Transcribe the entries that come next exactly, but not the pictures they contain.

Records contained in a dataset
++++

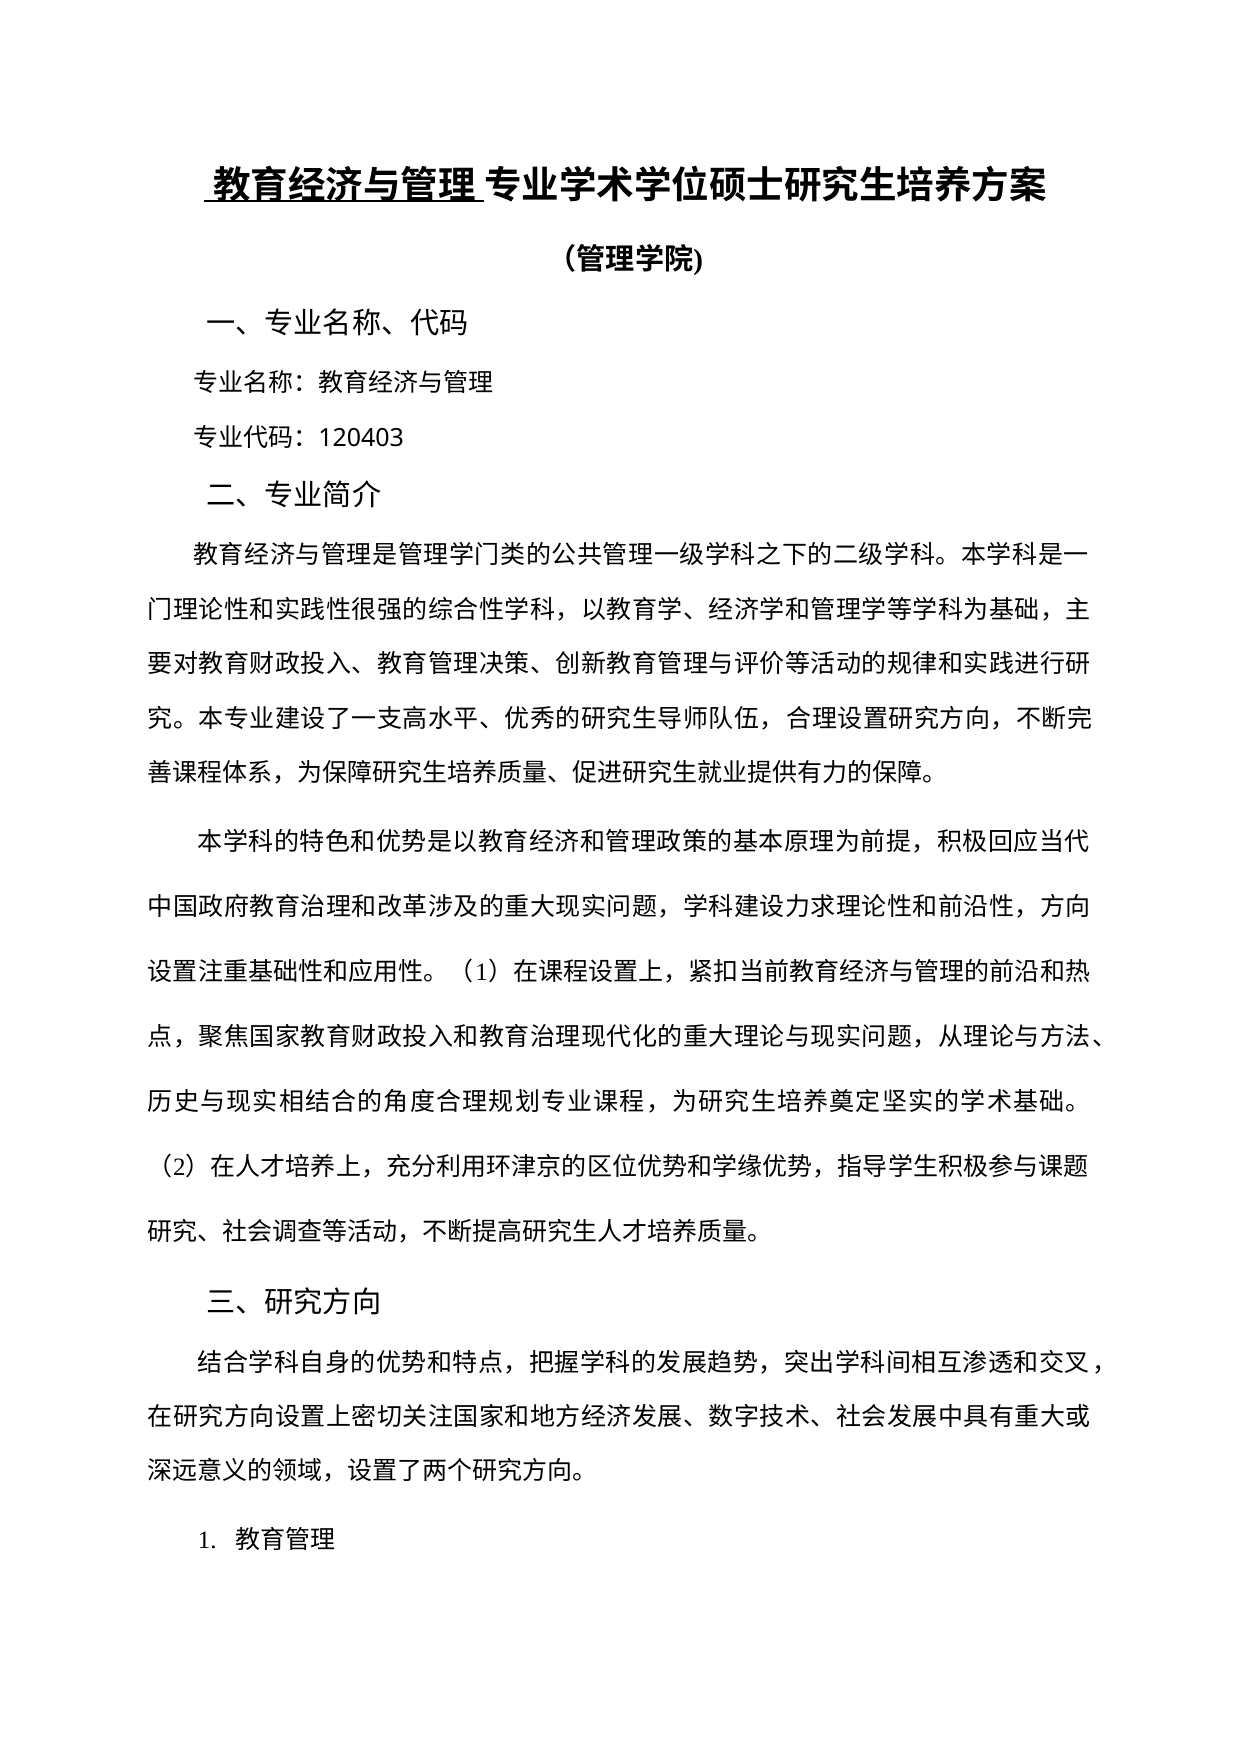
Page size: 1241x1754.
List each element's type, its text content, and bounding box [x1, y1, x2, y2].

text 一、专业名称、代码 [148, 299, 1092, 342]
text 三、研究方向 [148, 1278, 1092, 1321]
text 本学科的特色和优势是以教育经济和管理政策的基本原理为前提，积极回应当代中国政府教育治理和改革涉及的重大现实问题，学科建设力求理论性和前沿性，方向设置注重基础性和应用性。（1）在课程设置上，紧扣当前教育经济与管理的前沿和热点，聚焦国家教育财政投入和教育治理现代化的重大理论与现实问题，从理论与方法、历史与现实相结合的角度合理规划专业课程，为研究生培养奠定坚实的学术基础。（2）在人才培养上，充分利用环津京的区位优势和学缘优势，指导学生积极参与课题研究、社会调查等活动，不断提高研究生人才培养质量。 [148, 807, 1092, 1262]
list 教育管理 [198, 1505, 1092, 1570]
text 教育经济与管理 专业学术学位硕士研究生培养方案 [181, 154, 1069, 209]
text 教育经济与管理是管理学门类的公共管理一级学科之下的二级学科。本学科是一门理论性和实践性很强的综合性学科，以教育学、经济学和管理学等学科为基础，主要对教育财政投入、教育管理决策、创新教育管理与评价等活动的规律和实践进行研究。本专业建设了一支高水平、优秀的研究生导师队伍，合理设置研究方向，不断完善课程体系，为保障研究生培养质量、促进研究生就业提供有力的保障。 [148, 535, 1092, 789]
text 结合学科自身的优势和特点，把握学科的发展趋势，突出学科间相互渗透和交叉，在研究方向设置上密切关注国家和地方经济发展、数字技术、社会发展中具有重大或深远意义的领域，设置了两个研究方向。 [148, 1342, 1092, 1487]
text 专业名称：教育经济与管理 [148, 363, 1092, 399]
text 专业代码：120403 [148, 417, 1092, 453]
text （管理学院) [181, 236, 1069, 278]
text 二、专业简介 [148, 472, 1092, 514]
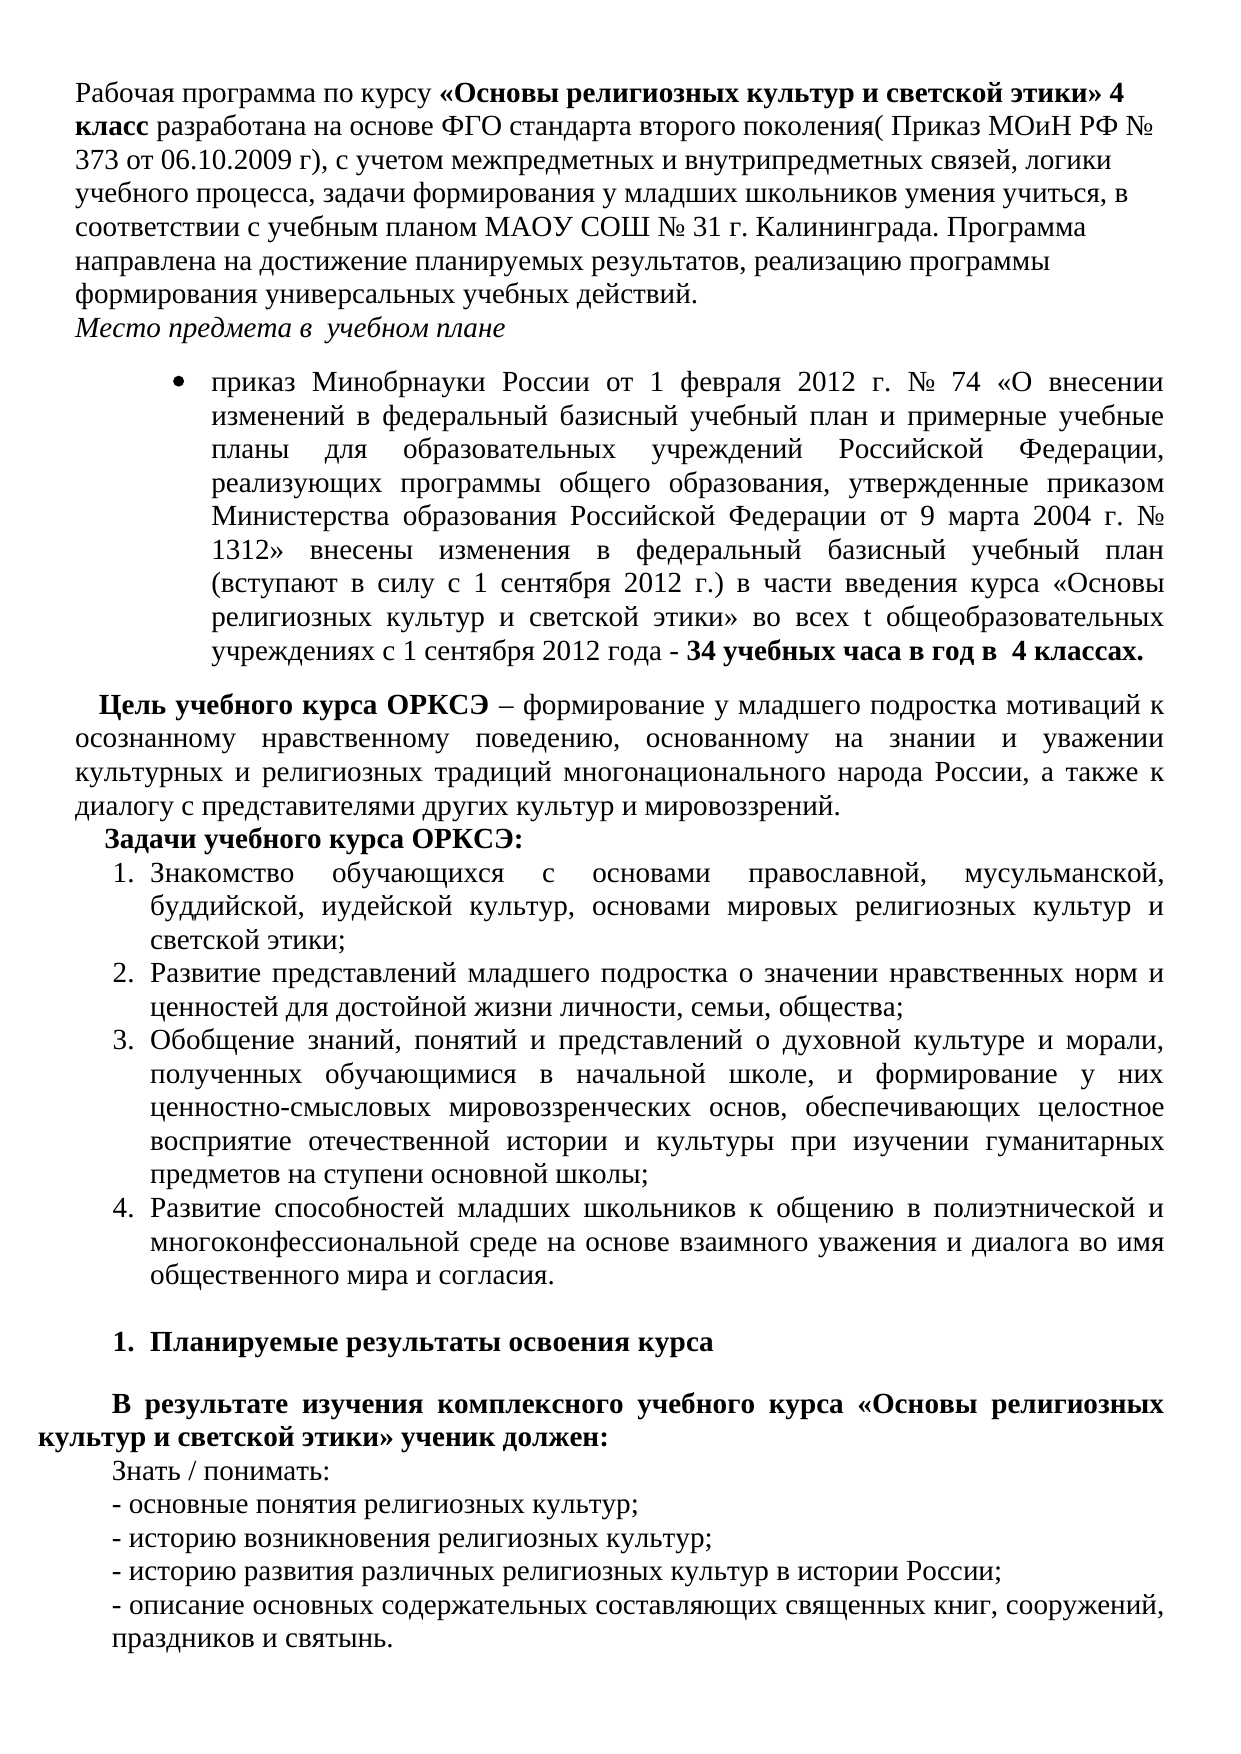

++++

Answer section:
Page size: 1241x1754.
List each element's type, its text content, and bounding box [x1, y1, x2, y2].

text 一、专业名称、代码 [148, 299, 1092, 342]
text 三、研究方向 [148, 1278, 1092, 1321]
text 本学科的特色和优势是以教育经济和管理政策的基本原理为前提，积极回应当代中国政府教育治理和改革涉及的重大现实问题，学科建设力求理论性和前沿性，方向设置注重基础性和应用性。（1）在课程设置上，紧扣当前教育经济与管理的前沿和热点，聚焦国家教育财政投入和教育治理现代化的重大理论与现实问题，从理论与方法、历史与现实相结合的角度合理规划专业课程，为研究生培养奠定坚实的学术基础。（2）在人才培养上，充分利用环津京的区位优势和学缘优势，指导学生积极参与课题研究、社会调查等活动，不断提高研究生人才培养质量。 [148, 807, 1092, 1262]
list 教育管理 [198, 1505, 1092, 1570]
text 教育经济与管理 专业学术学位硕士研究生培养方案 [181, 154, 1069, 209]
text 教育经济与管理是管理学门类的公共管理一级学科之下的二级学科。本学科是一门理论性和实践性很强的综合性学科，以教育学、经济学和管理学等学科为基础，主要对教育财政投入、教育管理决策、创新教育管理与评价等活动的规律和实践进行研究。本专业建设了一支高水平、优秀的研究生导师队伍，合理设置研究方向，不断完善课程体系，为保障研究生培养质量、促进研究生就业提供有力的保障。 [148, 535, 1092, 789]
text 结合学科自身的优势和特点，把握学科的发展趋势，突出学科间相互渗透和交叉，在研究方向设置上密切关注国家和地方经济发展、数字技术、社会发展中具有重大或深远意义的领域，设置了两个研究方向。 [148, 1342, 1092, 1487]
text 专业名称：教育经济与管理 [148, 363, 1092, 399]
text 专业代码：120403 [148, 417, 1092, 453]
text （管理学院) [181, 236, 1069, 278]
text 二、专业简介 [148, 472, 1092, 514]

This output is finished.